Seine Lieblingsorte in Wien teilt er gerne mit anderen Menschen. Irons ist einer von 67 Freiwilligen, die mit fremden Menschen durch Wien kostenlose Spaziergänge machen. Diese sind meist auf Deutsch und Englisch, teilweise auch auf Italienisch, Französisch und Russisch. Die Vienna Greeters sind Teil eines weltweiten sozialen Netzwerkes. Die Idee der Greeter entstand in den frühen 90er Jahren in New York. Mittlerweile finden die persönlichen Spaziergänge in über 100 Städten statt.

Vienna Greeters

ORF/Laura Schrettl

Die Vienna Greeters-Gründer Daniel Frankl und Jonathan Irons

Durchschnittlich zehn Anfragen pro Woche

Die Idee dabei ist, nicht die typischen Sehenswürdigkeiten einer Stadt kennenzulernen, sondern einen zwei- bis dreistündigen Spaziergang abseits der üblichen Pfade zu erleben. „Es kommen nicht nur Anfragen von Individualtouristen, sondern es ist eine sehr durchmischte Gruppe, Leute die nicht die 08/15 Tour wollen. Hauptsächlich sind es die Jungen und die Älteren ab 40 und Rentner“, sagt Irons. Leute aus der ganzen Welt wenden sich an die Greeter, der größte Teil komme jedoch aus dem deutschsprachigen Raum.

Auf der Onlineplattform der Vienna Greeters können sich Touristen für einen Spaziergang melden. Rund zehn Anfragen erhalten sie durchschnittlich in einer Woche. Einmal wöchentlich werden die Anfragen gesammelt und an die Greeter verschickt. Diese können sich dann einen Touristen aussuchen, bisher sei es sich immer gut ausgegangen. Man musste zwar schon Touristen absagen, aber meistens wegen zu kurzfristiger Anfragen.
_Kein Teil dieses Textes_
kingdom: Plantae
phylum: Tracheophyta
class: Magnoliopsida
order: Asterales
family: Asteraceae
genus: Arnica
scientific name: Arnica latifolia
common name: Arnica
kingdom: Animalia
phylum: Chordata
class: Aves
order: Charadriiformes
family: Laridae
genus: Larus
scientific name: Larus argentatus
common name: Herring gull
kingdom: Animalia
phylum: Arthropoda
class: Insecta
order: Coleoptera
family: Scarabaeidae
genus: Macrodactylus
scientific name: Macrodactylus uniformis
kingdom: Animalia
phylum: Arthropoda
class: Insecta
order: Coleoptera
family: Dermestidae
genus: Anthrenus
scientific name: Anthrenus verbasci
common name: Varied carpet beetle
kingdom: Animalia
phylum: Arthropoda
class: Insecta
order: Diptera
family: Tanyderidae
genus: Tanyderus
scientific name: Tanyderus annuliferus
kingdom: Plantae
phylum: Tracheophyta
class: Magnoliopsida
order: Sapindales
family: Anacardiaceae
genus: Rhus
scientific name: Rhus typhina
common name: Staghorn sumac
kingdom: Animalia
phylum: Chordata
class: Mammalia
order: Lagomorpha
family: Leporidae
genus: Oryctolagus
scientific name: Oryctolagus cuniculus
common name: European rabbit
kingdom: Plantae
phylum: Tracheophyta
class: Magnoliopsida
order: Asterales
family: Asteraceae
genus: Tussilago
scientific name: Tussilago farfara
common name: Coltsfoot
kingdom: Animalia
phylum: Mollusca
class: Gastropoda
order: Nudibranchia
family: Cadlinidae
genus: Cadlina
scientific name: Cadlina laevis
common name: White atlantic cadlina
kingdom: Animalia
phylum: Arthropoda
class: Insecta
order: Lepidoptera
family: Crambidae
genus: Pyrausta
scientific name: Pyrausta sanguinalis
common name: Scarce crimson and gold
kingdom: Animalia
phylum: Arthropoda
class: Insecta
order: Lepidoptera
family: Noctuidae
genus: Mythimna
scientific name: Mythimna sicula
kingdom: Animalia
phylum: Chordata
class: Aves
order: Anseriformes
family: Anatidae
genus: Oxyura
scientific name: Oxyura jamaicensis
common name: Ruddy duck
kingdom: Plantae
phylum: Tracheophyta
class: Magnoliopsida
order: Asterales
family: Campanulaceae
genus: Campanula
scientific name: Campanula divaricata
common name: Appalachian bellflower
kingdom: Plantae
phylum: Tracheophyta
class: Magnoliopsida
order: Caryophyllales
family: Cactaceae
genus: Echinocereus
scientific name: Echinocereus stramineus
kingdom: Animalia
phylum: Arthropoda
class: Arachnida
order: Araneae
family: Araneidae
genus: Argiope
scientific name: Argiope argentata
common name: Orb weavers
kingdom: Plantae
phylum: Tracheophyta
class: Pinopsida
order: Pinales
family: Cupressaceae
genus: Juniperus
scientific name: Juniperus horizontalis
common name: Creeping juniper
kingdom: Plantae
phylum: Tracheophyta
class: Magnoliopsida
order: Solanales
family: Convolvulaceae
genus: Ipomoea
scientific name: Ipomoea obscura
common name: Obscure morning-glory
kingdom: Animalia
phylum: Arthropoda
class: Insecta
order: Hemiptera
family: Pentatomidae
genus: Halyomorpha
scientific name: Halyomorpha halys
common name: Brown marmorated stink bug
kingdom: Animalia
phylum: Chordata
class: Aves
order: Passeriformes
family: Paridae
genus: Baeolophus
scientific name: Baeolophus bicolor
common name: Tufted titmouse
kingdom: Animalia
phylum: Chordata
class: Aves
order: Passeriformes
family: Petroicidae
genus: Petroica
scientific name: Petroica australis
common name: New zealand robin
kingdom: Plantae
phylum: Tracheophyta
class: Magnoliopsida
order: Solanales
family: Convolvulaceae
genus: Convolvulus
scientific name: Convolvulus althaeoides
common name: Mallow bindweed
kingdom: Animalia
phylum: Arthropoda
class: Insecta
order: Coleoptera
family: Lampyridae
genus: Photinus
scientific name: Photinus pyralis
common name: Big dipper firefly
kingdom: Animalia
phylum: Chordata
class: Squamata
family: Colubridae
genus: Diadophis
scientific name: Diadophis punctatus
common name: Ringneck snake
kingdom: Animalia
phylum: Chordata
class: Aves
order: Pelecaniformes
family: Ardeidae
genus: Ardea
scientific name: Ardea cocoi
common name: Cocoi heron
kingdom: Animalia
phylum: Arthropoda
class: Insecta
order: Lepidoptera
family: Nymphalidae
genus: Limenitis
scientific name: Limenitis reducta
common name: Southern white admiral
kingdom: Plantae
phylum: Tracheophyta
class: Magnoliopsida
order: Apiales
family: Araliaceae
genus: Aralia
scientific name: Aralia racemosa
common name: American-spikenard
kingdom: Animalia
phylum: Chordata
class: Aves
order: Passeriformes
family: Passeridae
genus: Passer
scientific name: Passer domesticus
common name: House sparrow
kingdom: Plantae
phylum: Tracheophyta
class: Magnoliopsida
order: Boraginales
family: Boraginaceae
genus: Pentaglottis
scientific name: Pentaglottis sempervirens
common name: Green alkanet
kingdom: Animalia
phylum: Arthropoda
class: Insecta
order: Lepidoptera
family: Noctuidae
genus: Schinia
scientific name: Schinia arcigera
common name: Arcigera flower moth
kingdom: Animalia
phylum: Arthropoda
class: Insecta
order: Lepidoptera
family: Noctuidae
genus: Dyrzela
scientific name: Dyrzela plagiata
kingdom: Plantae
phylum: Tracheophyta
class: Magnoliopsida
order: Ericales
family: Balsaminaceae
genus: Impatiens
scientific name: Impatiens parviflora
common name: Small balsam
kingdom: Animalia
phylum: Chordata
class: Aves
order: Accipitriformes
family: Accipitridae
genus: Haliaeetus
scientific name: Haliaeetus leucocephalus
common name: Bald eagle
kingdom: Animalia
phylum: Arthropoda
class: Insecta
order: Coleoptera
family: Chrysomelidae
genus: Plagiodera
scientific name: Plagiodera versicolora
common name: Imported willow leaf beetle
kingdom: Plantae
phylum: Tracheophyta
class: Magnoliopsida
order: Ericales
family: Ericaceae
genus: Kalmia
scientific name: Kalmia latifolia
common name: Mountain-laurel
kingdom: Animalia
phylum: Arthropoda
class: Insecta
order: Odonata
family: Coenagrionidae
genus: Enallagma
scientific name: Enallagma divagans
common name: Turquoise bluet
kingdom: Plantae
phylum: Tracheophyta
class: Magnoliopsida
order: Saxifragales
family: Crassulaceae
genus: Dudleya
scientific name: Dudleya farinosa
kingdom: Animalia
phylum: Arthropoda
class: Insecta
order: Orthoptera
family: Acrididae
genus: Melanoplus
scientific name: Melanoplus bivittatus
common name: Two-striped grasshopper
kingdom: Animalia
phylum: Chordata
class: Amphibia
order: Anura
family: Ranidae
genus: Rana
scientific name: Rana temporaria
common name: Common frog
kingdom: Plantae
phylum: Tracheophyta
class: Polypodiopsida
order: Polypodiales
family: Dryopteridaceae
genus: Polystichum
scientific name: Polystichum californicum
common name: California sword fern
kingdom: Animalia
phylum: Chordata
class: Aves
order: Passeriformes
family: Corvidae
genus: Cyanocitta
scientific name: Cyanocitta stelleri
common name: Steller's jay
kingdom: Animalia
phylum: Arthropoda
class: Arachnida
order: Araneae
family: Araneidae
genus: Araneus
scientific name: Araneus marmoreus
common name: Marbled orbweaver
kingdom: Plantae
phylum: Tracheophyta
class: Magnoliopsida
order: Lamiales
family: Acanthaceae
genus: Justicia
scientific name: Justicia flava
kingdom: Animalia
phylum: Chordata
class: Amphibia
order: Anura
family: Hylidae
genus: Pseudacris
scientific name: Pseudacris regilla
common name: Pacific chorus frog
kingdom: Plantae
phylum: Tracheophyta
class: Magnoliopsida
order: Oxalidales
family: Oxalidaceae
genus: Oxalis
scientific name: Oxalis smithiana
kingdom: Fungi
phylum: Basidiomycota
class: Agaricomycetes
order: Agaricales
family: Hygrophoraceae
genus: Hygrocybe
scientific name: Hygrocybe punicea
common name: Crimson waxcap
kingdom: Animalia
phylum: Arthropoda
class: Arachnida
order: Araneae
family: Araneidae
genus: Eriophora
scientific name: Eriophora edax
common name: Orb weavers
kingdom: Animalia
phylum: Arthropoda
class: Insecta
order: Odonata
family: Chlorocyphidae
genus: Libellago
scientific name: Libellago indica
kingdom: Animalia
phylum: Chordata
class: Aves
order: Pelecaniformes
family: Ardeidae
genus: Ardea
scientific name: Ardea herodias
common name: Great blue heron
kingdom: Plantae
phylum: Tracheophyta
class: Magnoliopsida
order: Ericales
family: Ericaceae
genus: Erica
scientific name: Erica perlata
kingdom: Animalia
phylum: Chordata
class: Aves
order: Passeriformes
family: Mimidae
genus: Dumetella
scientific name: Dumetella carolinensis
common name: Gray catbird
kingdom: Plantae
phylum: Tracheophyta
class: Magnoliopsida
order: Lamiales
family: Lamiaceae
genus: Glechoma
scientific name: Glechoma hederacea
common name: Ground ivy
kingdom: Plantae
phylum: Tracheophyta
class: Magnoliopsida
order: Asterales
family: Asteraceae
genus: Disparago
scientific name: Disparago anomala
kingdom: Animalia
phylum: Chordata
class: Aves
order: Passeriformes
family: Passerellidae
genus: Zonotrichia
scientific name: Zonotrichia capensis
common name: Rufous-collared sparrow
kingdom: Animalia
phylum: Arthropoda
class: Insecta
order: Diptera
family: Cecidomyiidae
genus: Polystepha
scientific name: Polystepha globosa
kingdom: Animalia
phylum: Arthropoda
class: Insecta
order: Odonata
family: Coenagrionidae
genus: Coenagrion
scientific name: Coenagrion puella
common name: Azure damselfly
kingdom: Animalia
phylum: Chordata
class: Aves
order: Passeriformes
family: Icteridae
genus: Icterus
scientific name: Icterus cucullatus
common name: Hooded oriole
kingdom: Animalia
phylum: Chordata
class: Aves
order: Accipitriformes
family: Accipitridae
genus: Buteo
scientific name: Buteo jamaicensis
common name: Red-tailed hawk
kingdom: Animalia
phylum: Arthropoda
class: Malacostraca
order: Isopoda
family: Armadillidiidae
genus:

„Mit jemandem durch die Stadt zu gehen, der hier lebt, hat etwas Persönliches, Geheimes – man erlebt das ‚echte Wien’“, sagt Irons. Sein Partner, Daniel Frankl meint, dass 50 Prozent des Konzeptes ausmacht, das man mit einer Person spazieren geht, quasi einen echten Wiener trifft. „Die Leute sind glücklich wenn sie mit jemandem intimere Gespräche haben können, das geht mit einem Reiseführer nicht", sagt Frankl.

Beweggründe: Spaß, fremde Leute und Sprachen

Warum Irons seine freie Zeit fremden Menschen schenkt und das ohne Bezahlung: „Weil es mir Spaß macht und weil ich meine Stadt dadurch besser kennen lerne“. Frankl ist gebürtiger Wiener: „Ich möchte Leute aus aller Welt kennenlernen und die Stadt immer wieder neu entdecken.“ Laut den Beiden sind die Beweggründe vieler Greeter: Neue Leute kennen zu lernen, eine Sprache zu verbessern und der Gesundheitsaspekt, dass man draußen spazieren geht. „Es ist ja nicht so, dass man nichts davon hat“, meint Frankl.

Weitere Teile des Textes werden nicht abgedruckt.